For a full list of BASHing data blog posts see the index page.     RSS

A muggle's guide to AWK arrays: 3

Part 2 in this series looked at the 2-file command structure, where the first part of an AWK command created an array based on the first file, and the second part of the command used the array to filter a second file.

Another way to think about this command structure is that an AWK array is like a lookup table, held in memory. You can use that lookup table for different kinds of data operations on another file. In this post I'll demonstrate reformatting and table joining.

Reformatting. This example is based on the tab-separated "months" table I described in an earlier BASHing data post:


For reasons I don't understand, a European organisation has recently recommended that certain scientific papers should have dates in the format d(d) Mmm. YYYY (e.g. 3 Feb. 2009) rather than in the widely accepted ISO 8601 date format (2009-02-03). I'll call this recommendation the "Eurosci" format. In what follows I'll re-format "American style" dates into "Eurosci".

The American-style dates come from a tab-separated part ("datelist") of a Wikipedia table of Japanese baseball stars and the dates of their debuts in American major league baseball:


The first step in reformatting will be to break up the dates into their month, day and year pieces using AWK's split function.

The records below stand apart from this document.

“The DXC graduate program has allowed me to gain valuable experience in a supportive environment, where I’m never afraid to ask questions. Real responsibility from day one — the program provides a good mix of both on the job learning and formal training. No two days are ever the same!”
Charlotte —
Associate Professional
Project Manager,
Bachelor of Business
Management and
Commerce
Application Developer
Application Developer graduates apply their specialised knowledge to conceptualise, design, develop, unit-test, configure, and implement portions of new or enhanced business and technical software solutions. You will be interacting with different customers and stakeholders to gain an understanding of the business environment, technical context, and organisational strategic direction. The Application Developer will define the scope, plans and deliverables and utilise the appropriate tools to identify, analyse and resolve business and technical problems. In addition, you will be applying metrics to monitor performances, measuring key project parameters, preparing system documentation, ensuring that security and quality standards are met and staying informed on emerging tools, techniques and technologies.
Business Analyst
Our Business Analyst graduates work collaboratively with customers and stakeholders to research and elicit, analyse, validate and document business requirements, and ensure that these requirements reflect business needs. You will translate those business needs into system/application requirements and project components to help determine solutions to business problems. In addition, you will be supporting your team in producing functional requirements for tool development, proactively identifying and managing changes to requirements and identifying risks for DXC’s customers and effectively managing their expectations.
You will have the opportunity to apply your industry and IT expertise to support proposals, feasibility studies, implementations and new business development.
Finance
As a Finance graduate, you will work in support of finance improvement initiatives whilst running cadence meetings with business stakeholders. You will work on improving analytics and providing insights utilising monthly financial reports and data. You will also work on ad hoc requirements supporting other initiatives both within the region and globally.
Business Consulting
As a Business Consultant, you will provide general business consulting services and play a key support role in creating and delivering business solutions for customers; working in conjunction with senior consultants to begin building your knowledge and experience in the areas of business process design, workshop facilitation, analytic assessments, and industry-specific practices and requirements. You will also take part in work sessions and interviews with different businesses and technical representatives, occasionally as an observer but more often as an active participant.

There are two ways to do this. The first is to use a plain space as the separator, and to remove the comma after the day string with gensub:


I find that method a little clumsy, so instead I'll tell split with a regex that the separator is either a space or a comma. In the demonstration case, that means the year string is the fourth element in split's array, not the third. The third element is an empty string after the comma:


When the date string has been split into pieces, the pieces can be re-arranged, and I'll use the "months" array to replace the month string with an abbreviation:

awk -F"\t" \
'BEGIN {print "Player" FS "MLB Debut" FS "date in Eurosci"} \
FNR==NR {a[$4]=$3; next} \
FNR>1 {split($2,b,"[, ]"); \
printf("%s\t%s %s. %s\n",$0,b[2],a[b[1]],b[4])}' \
months datelist


The command begins by telling AWK that the field separator in the files to be processed is a tab (-F"\t").
The BEGIN statement prints a new header for the table, using a tab as field separator (FS).
The FNR==NR condition (see part 2 of this series) directs AWK to first build an array "a" from the file "months". The index string will be the full month name, which is field 4 in "months", and the value string will be the 3-letter month abbreviation, which is field 3 (a[$4]=$3).
AWK next goes to the "datelist" file but ignores its first line (FNR>1; note the use of FNR for the current file, not NR for all lines processed so far).
The action taken on the second and succeeding lines of "datelist" begins with a split of the date string in field 2 into its components, which are stored in an array "b".
The last action in the AWK command is a printf. The first part is the formatting instruction and could be read as "[string][tab][string][space][string][full stop][space][string][newline]". The four strings to be printed are
(1) the existing line with its 2 fields ($0)
(2) the day string in "b" (b[2])
(3) the value string from the "months" array "a" where the index string is the month string in "b" (a[b[1]])
(4) the year string in "b" (b[4]).

Table joins. Before I retired as a millipede-ologist I stored specimen data in 3 plain-text, tab-separated tables:

I entered data into each table with a YAD form and did certain data ops (such as data validation and editing) independently on each table. When the time came to combine or analyse data across tables, I used a suitable AWK command based on an array or arrays. The operations were similar in their logic to SQL queries and often involved joining the tables.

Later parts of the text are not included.